Enjeux majeurs pour l’Algérie
Il y a quelques années déjà, la problématique de la hausse du taux de consommation énergétique, rapporté à celui des réserves restantes et de la capacité de production du pays à long terme, a été posée en Conseil des ministres. En effet, lors d’un Conseil des ministres daté du 6 octobre 2015, les statistiques communiquées alors au sujet des réserves de pétrole restantes de l’Algérie levaient le voile sur une baisse significative, évaluées à l’époque à près de 1,4 milliards de TEP (tonne équivalent pétrole).
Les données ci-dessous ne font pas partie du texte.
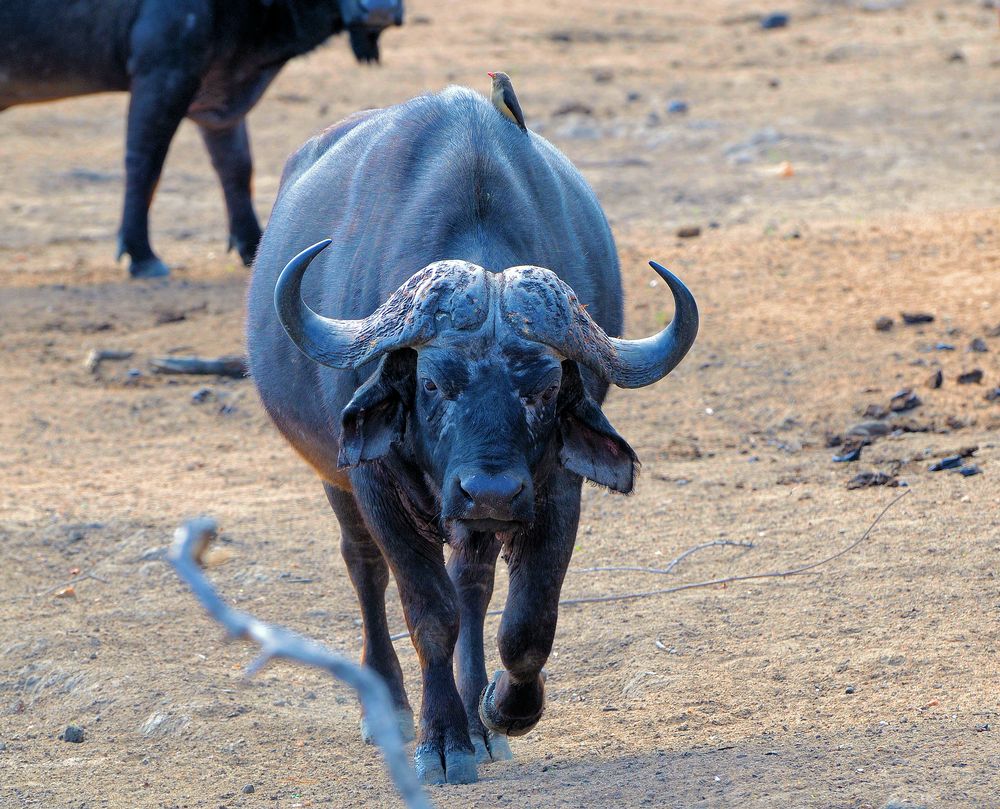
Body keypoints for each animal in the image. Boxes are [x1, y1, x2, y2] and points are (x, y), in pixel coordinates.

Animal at [1, 0, 406, 278]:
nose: (380, 9)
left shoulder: (215, 100)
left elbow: (237, 168)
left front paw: (253, 245)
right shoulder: (163, 75)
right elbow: (145, 164)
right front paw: (141, 253)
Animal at [246, 87, 700, 784]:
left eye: (543, 388)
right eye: (433, 383)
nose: (489, 491)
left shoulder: (554, 489)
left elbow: (527, 622)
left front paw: (502, 710)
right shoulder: (375, 483)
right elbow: (428, 615)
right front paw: (443, 742)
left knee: (473, 588)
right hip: (336, 478)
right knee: (364, 568)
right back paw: (390, 705)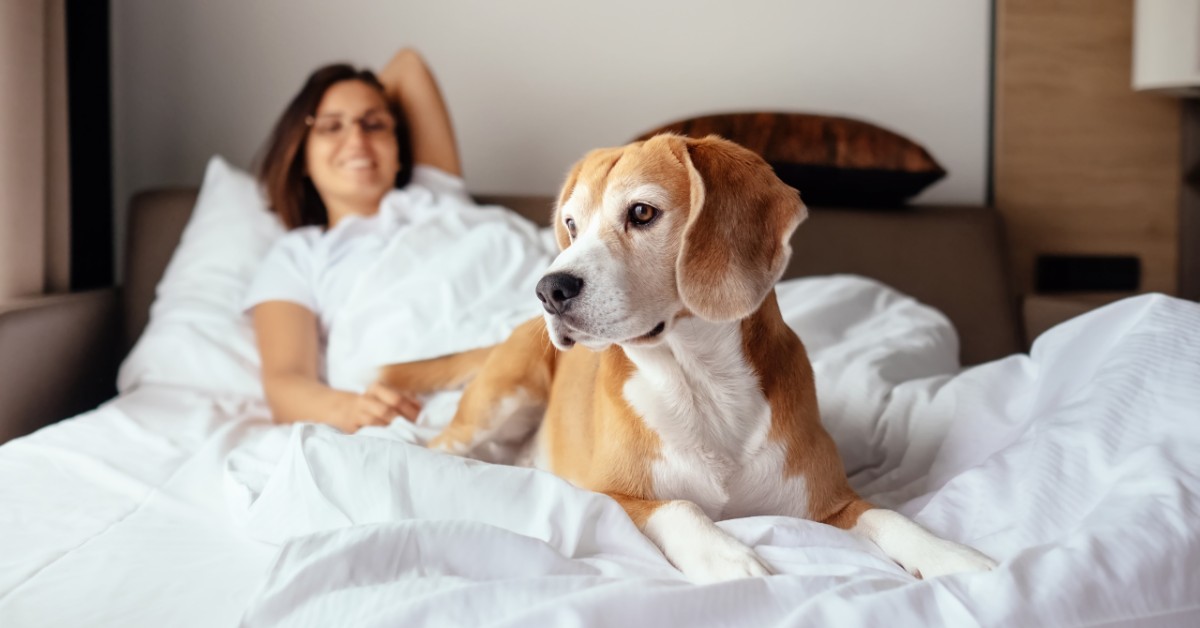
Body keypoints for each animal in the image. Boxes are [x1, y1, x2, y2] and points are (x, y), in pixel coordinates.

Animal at [379, 133, 998, 585]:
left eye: (642, 213)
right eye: (572, 225)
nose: (548, 290)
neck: (699, 382)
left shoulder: (831, 503)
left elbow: (890, 515)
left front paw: (951, 555)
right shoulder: (609, 495)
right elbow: (679, 507)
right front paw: (726, 557)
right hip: (499, 401)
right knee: (437, 444)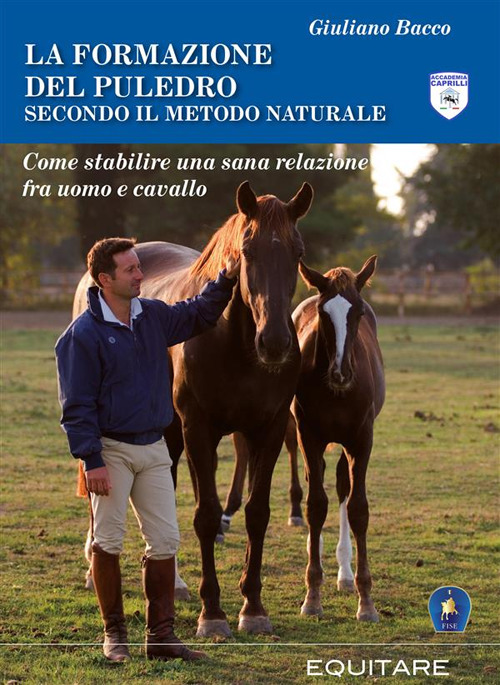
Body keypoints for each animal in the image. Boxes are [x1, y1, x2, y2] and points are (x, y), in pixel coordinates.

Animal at [292, 255, 385, 622]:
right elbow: (316, 505)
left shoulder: (361, 439)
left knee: (344, 487)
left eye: (357, 312)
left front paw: (366, 600)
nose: (341, 373)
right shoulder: (308, 435)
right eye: (323, 312)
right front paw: (312, 595)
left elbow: (358, 508)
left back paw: (345, 575)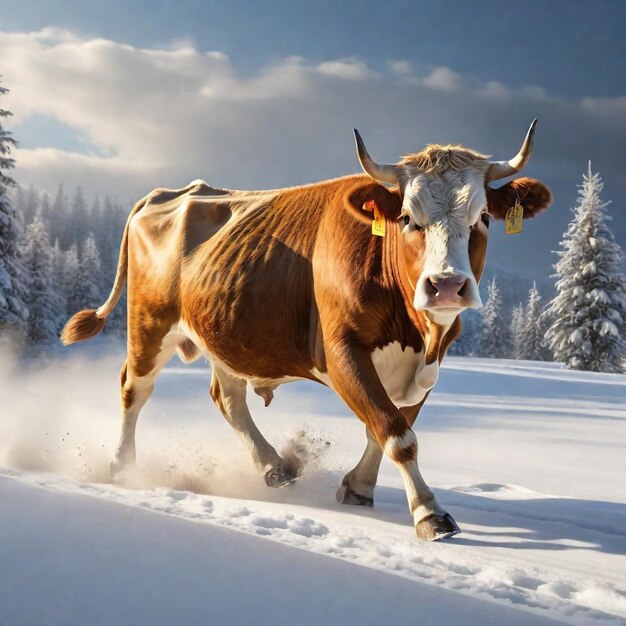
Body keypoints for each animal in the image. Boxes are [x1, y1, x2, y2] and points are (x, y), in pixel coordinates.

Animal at [61, 120, 548, 536]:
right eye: (409, 218)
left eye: (482, 217)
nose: (446, 285)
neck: (417, 333)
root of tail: (169, 192)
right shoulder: (341, 351)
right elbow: (396, 431)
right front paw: (429, 512)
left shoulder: (430, 364)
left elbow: (387, 423)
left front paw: (358, 488)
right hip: (150, 323)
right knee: (134, 388)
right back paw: (123, 466)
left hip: (222, 333)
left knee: (228, 399)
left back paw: (273, 467)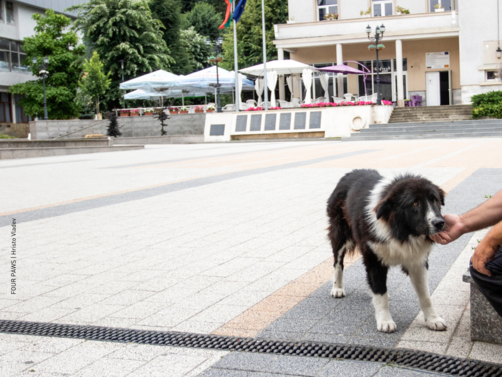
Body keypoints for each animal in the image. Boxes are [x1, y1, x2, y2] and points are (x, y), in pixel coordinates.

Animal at [330, 170, 448, 332]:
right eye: (415, 203)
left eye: (435, 200)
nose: (440, 223)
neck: (400, 232)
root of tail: (349, 173)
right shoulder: (374, 260)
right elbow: (380, 294)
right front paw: (385, 321)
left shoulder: (417, 262)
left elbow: (426, 295)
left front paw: (433, 319)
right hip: (341, 235)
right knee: (338, 262)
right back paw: (337, 288)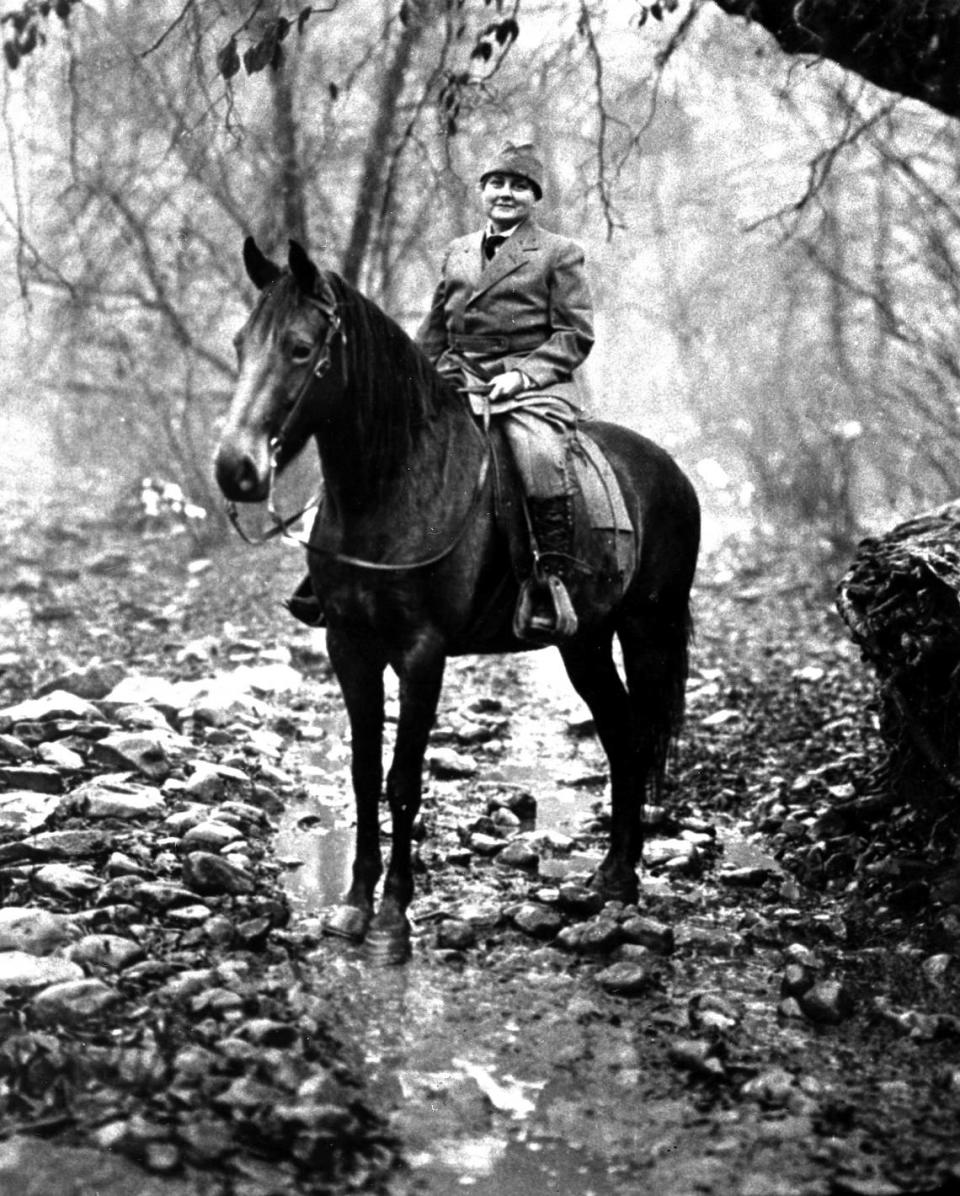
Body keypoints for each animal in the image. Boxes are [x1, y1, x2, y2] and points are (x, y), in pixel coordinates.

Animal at [216, 240, 698, 961]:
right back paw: (611, 876)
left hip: (646, 631)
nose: (235, 469)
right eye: (242, 344)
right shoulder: (349, 647)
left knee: (636, 735)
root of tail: (668, 469)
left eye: (301, 349)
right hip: (584, 641)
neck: (393, 487)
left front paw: (392, 917)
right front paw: (354, 906)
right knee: (618, 735)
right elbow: (363, 774)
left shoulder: (423, 654)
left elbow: (403, 782)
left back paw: (626, 880)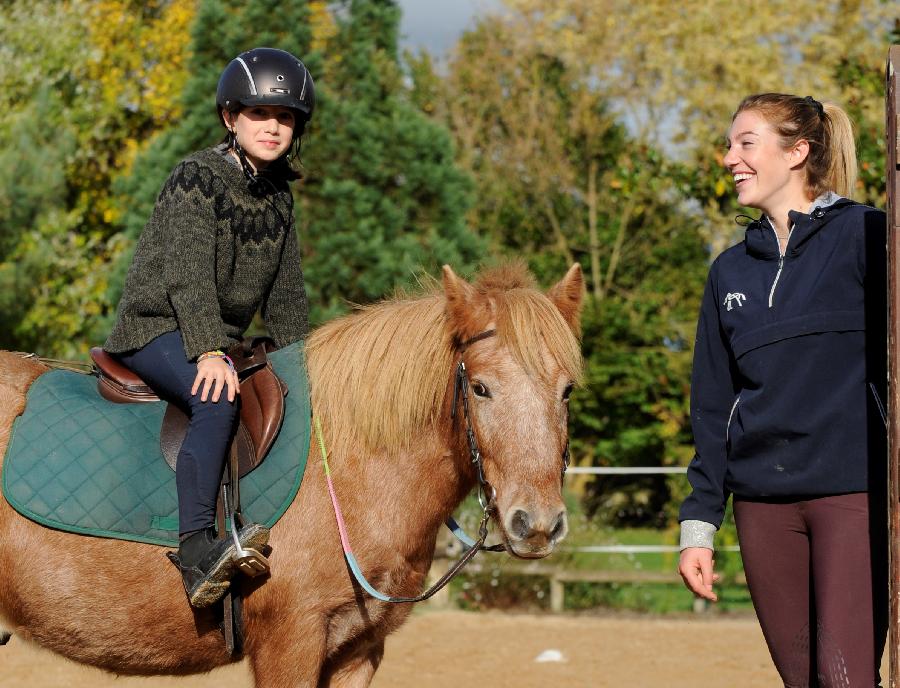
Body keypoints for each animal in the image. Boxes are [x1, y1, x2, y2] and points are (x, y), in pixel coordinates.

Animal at [0, 264, 584, 688]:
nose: (537, 523)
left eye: (567, 390)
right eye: (481, 388)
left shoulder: (357, 650)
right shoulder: (291, 642)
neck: (347, 471)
Les réserves de gaz ont été estimées par le même Conseil des ministres à 2745 milliards de mètres cubes. Cette problématique se pose aujourd’hui encore avec les mêmes enjeux et les mêmes défis, d’autant plus que les spécialistes estiment que le potentiel résiduel en hydrocarbures conventionnels évoluait négativement depuis maintenant une décennie déjà. Par ailleurs, le rapport statistique 2021 de British Petroleum a indiqué que les ressources récupérables restantes des pays de l’OPEP ont baissé de 53 milliards de barils, à 741 milliards de barils. L’Iran et l’Arabie saoudite disposent des réserves les plus importantes, mais celles-ci ont chuté de 11 milliards de barils à la fois en Arabie Saoudite et en Iran ; les volumes de pétrole récupérable de l’Arabie saoudite étant désormais calculés à 288 milliards de barils, alors que les volumes iraniens sont estimés à 101 milliards de barils. L’Irak talonne les deux grosses cylindrées de l’OPEP, s’imposant sur la troisième marche du podium avec, au tableau, des ressources récupérables de 110 milliards de barils, en diminution de 8 milliards de barils par rapport au rapport de 2020. Dans cette nouvelle édition de Rystad Energy, l’Arabie saoudite conserve le haut du podium en tant que producteur disposant des plus gros volumes de ressources pétrolières récupérables (288 milliards de barils). Entre autres conclusions rapportées dans le rapport de BP, «nous constatons des différences significatives entre les membres de l’OPEP sur la longévité des réserves prouvées, allant de bien en dessous de 10 ans pour certains membres à près de 20 ans pour l’Arabie saoudite et les Émirats arabes unis», lit-on dans ledit rapport. Dans le monde, les États-Unis viennent en seconde position après l’Arabie saoudite (214 milliards de barils), la Russie en troisième position (149 milliards de barils) et le Canada en quatrième (138 milliards de barils).